The mean number of students taking the Scholastic Aptitude test (SAT) has risen to an all-time high of more than 1.5 million (College Board, August 26, 2008). Students are allowed to repeat the test in hopes of improving the score that is sent to college and university admission office. The number of times the SAT was taken and the number of students are as follows

No. of times No. of Students
1 721,769
2 601,325
3 166,736
4 22,299
5 6,730

(a) Let $x$ be a random variable indicating the number of times a student take the SAT. Show the probability distribution for this random variable.
(b) What is the probability that a student takes the SAT more than one time?
(c) What is the probability that a student takes the SAT three or more time?
(d) What is the expected value of the number of times the SAT is taken? What is your interpretation of the expected value?
(e) What is the variance and standard deviation of the number of times the SAT is taken?

#### Solution

(a) Total Student = 1,518,859

 $$\begin{eqnarray*} x = 1, & & f(1) = 721,769/1,518,859 = 0.4752\\ x = 2, & & f(2) = 601,325/1,518,859 = 0.3959\\ x = 3, & & f(3) = 166,736/1,518,859 = 0.1098\\ x = 4, & & f(4) = 22,299/1,518,859 = 0.0147\\ x = 5, & & f(5) = 6730/1,518,859 = 0.0044 \end{eqnarray*}$$

(b) $P(x > 1) = 1 - f(1) = 1 - 0.4752 = 0.5248$.

Over 50% of the students take the SAT more than 1 time.

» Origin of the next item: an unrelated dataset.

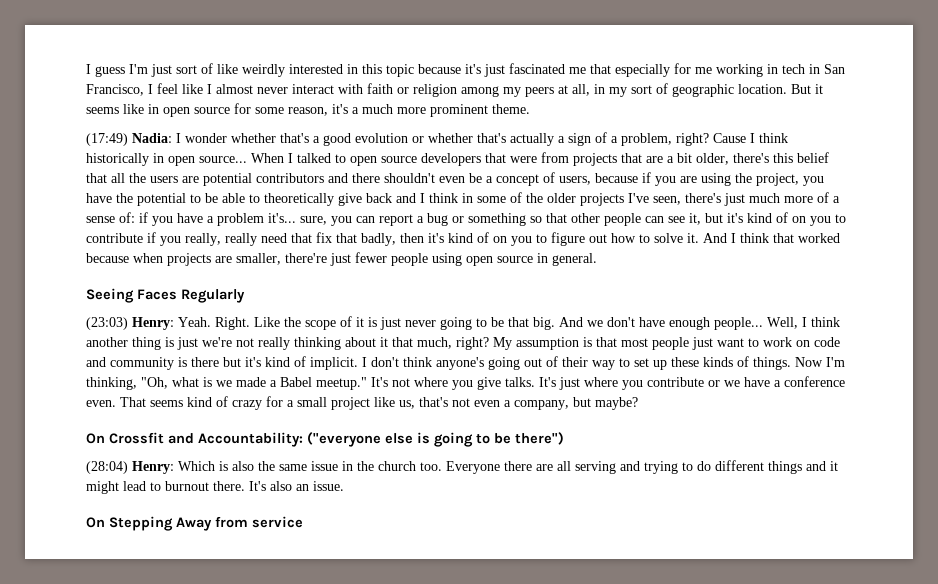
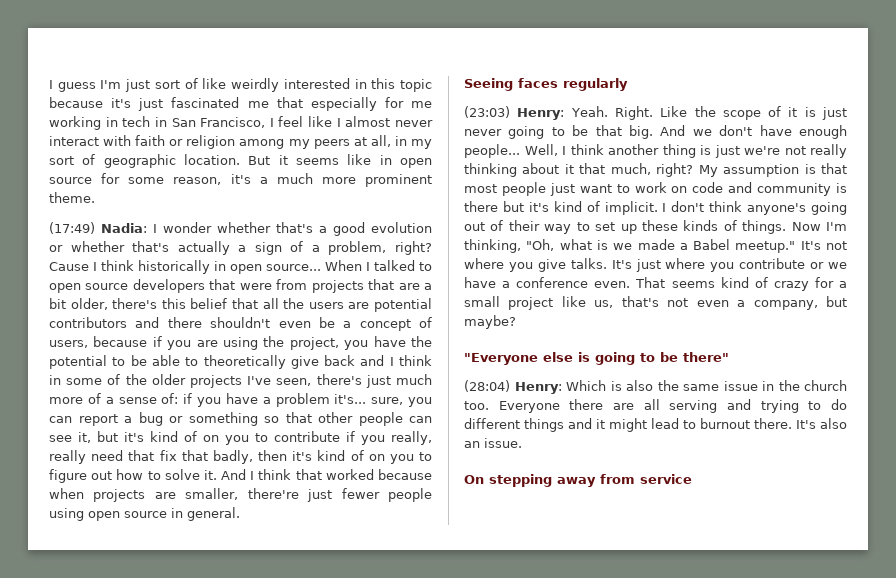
[137,289,245,303] Faces Regularly -> [518,78,628,91] faces regularly
[86,432,381,447] On Crossfit and Accountability: ("everyone -> [464,353,538,365] "Everyone
[515,432,564,445] there") -> [683,352,729,362] there"
[109,516,212,531] Stepping Away -> [489,474,596,487] stepping away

(c) The probability that a student takes the SAT three or more time

 \begin{aligned} P(x \geq 3) &= f(3) + f(4) + f(5)\\ &= 0.1098 + 0.0147 + 0.0044 \\ &= 0.1289 \end{aligned}

(d) The mean number of times a student take SAT is

$x$ $f (x)$ $x f (x)$ $x - \mu$ $(x - \mu)^2$ $(x - \mu)^2 f (x)$
1 0.4752 0.4752 -0.6772 0.4586 0.2179
2 0.3959 0.7918 0.3228 0.1042 0.0412
3 0.1098 0.3293 1.3228 1.7497 0.1921
4 0.0147 0.0587 2.3228 5.3953 0.0792
5 0.0044 0.0222 3.3228 11.0408 0.0489
Total 1.6772 0.5794

$E(x) = \sum_x xf(x) = 1.67772$ approximately 1.7 times.

(e) Variance of the number of times the SAT is taken

$V(x) = \sigma^2 = \sum_x (x-\mu)^2 f(x) = 0.5794$.

The standard deviation is $\sigma =\sqrt{V(x)} = \sqrt{0.5794} = 0.7612$.